Trapped in the frozen cave of his own mind, it seemed like his struggles were utterly futile against Eraric’s sorcery.
The ancestor most famed for the constructs he birthed from Eternal Ice hadn’t held back when he retaliated against Hauke for the young lord’s interference in the battle against Ashlynn.
Now, with his hands and feet frozen in place, after what felt like hours of struggling even if it had only been dozens of minutes, the captive Frost Walker finally gave up in his struggles against the ice that held him captive.
No matter how much strength he expended, it seemed like the ice only grew thicker in response to his struggles.
If he wanted to defeat the ice and free himself from the prison within his own mind, he would have to outthink it rather than overpowering it.
In the world outside, Erkembalt and Aspakos carefully transferred the young Frost Walker to a litter in order to carry him into the castle.
While there were times when everything should be left exactly in place before disturbing anything that might have been an important part of a ritual, Hauke’s circumstances amounted to battlefield injuries and the best thing to do would be to take him somewhere out of the cold.
Or at least, that’s what the two sorcerers told themselves as they hurried into the shelter and relative warmth of the icy fortress.
Nothing in this frozen world could ever be called ’warm’ but at least with shelter, they could escape the biting mountain winds that sliced through their clothing like countless freezing needles.
"Do you want me to examine him, old friend?" Aspakos said once they’d been guided to a cell in which they could do their work. "I can still do at least that much."
"Can you?" Erkembalt said as he sat a heavy leather case on a nearby table and began pulling out tools, neatly arranging them on the table as he gathered his thoughts about the curse that seemed to have taken hold of the young Frost Walker. "That bloody aura of yours won’t taint the work?"
The artificer paused in his preparations, looking at his dark-feathered friend with eyes that barely concealed the pain he felt behind a layer of professional skepticism.
In the days since their reunion, he’d seen how often Aspakos restrained himself from what should have been simple, ordinary actions because of the smothering aura of crimson darkness that had settled over him.
When Aspakos said that his hands could no longer hold the tools of their trade, he’d been understating the limitations he suffered for attempting to use sorcery meant for the founder of their order alone.

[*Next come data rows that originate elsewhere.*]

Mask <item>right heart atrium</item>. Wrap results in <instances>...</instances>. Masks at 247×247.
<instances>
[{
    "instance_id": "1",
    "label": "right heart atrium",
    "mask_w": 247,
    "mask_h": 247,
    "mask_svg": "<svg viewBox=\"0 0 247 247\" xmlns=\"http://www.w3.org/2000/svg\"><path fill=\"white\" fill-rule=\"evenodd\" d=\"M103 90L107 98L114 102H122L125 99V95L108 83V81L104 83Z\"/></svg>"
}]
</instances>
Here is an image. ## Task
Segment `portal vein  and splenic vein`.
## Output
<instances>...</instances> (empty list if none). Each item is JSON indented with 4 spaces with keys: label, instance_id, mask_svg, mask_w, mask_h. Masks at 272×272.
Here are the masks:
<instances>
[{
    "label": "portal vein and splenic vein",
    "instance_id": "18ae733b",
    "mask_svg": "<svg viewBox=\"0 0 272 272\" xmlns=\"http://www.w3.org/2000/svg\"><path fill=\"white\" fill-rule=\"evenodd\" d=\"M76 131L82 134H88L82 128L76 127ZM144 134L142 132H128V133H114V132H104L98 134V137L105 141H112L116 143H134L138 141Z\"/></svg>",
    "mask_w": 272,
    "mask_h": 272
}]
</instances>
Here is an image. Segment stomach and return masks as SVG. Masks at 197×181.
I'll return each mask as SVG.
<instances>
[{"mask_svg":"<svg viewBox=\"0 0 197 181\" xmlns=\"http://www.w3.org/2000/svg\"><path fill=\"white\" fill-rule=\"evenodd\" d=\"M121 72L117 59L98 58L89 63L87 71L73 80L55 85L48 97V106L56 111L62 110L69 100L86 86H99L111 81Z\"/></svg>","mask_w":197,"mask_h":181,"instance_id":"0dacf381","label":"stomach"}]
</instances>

It wasn’t only the tools of creation that he’d been forbidden from, even common cutlery, forks, and spoons were impossible for his taloned hands to hold.

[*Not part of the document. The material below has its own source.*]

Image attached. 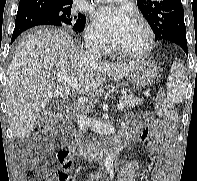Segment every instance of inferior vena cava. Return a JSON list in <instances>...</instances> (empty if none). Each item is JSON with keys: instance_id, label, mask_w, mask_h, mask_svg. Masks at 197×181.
<instances>
[{"instance_id": "602c4592", "label": "inferior vena cava", "mask_w": 197, "mask_h": 181, "mask_svg": "<svg viewBox=\"0 0 197 181\" xmlns=\"http://www.w3.org/2000/svg\"><path fill=\"white\" fill-rule=\"evenodd\" d=\"M85 54L91 61L99 60L101 57L99 37L96 33L86 34ZM88 120L85 115L77 116L78 136L82 138V134L86 132Z\"/></svg>"}]
</instances>
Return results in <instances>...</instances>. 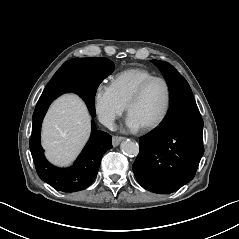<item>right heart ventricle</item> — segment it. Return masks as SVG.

Weapons, however... nothing prevented the sorcerer with a broken beak from picking up weapons, as if the only power left to him was the power of destruction.

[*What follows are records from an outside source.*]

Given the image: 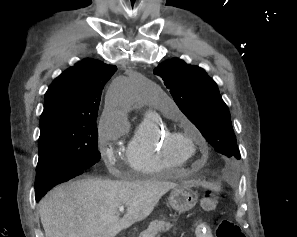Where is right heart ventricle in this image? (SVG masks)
I'll return each mask as SVG.
<instances>
[{
  "label": "right heart ventricle",
  "mask_w": 297,
  "mask_h": 237,
  "mask_svg": "<svg viewBox=\"0 0 297 237\" xmlns=\"http://www.w3.org/2000/svg\"><path fill=\"white\" fill-rule=\"evenodd\" d=\"M157 107L167 116L174 112L160 104ZM168 133L166 123L157 114L146 113L142 117L125 149L127 161L135 172L146 176L163 175L186 164L188 159L167 145Z\"/></svg>",
  "instance_id": "e07e8e85"
}]
</instances>
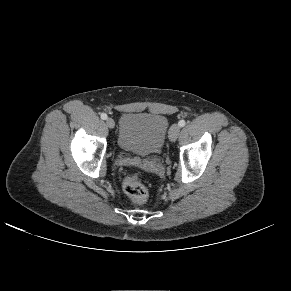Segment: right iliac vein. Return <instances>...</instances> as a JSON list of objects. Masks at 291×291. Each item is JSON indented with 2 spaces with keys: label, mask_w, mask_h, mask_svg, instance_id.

"I have lost some things, but I see more clearly now," Aspakos said as he knelt beside Hauke’s glassy-eyed figure. Heavy iron shackles bound his wrists and ankles, binding his movements in case he recovered enough to pose a threat, though both men in the cell thought that it was exceptionally unlikely. Whatever bound Hauke, it wouldn’t release him easily or the young man would have broken free of it by now.
"Do not disturb me, old friend," Askapos said as he used one taloned claw to pierce the flesh of his brow in several places, forming the pattern of the constellation of Sitka the Weaver in tiny drops of blood.
"Celestial eyes that watch and wait,
Unveil the threads of woven fate.
Through starlit night and endless days,
Into tomorrow’s tomorrow I cast my gaze."
Steel clattered on wood and stone as tools fell forgotten from Erkembalt’s hands the moment Aspakos’s words reached his ears.
He wanted to shout at his friend to stop, to tell him that this young lord wasn’t important enough to harm himself even further with the founder’s art, but the words caught in his throat as he watched the air above Aspakos darken until it resembled a patch of the night sky, filled with tiny twinkling lights.
"For this sight, I yield my path,
Freely accept dark aftermath.
One step deeper into night,
One truth closer to the light."
An inky darkness blacker than the night sky swirled in Aspakos’s eyes, reflecting the hundreds of twinkling lights above.
Then, ever so slowly, several of the lights within his eyes grew dim before winking out entirely.
Meanwhile, above him, a series of lights grew brighter, twinkling in colors of pale blue, dark purple, pure white and soft green before the entire scene faded away as though it had never been there at all
But to Erkembalt’s eyes, the darkness enveloping his friend had grown greater still and his shoulders slumped as though he’d picked up another burden to bear.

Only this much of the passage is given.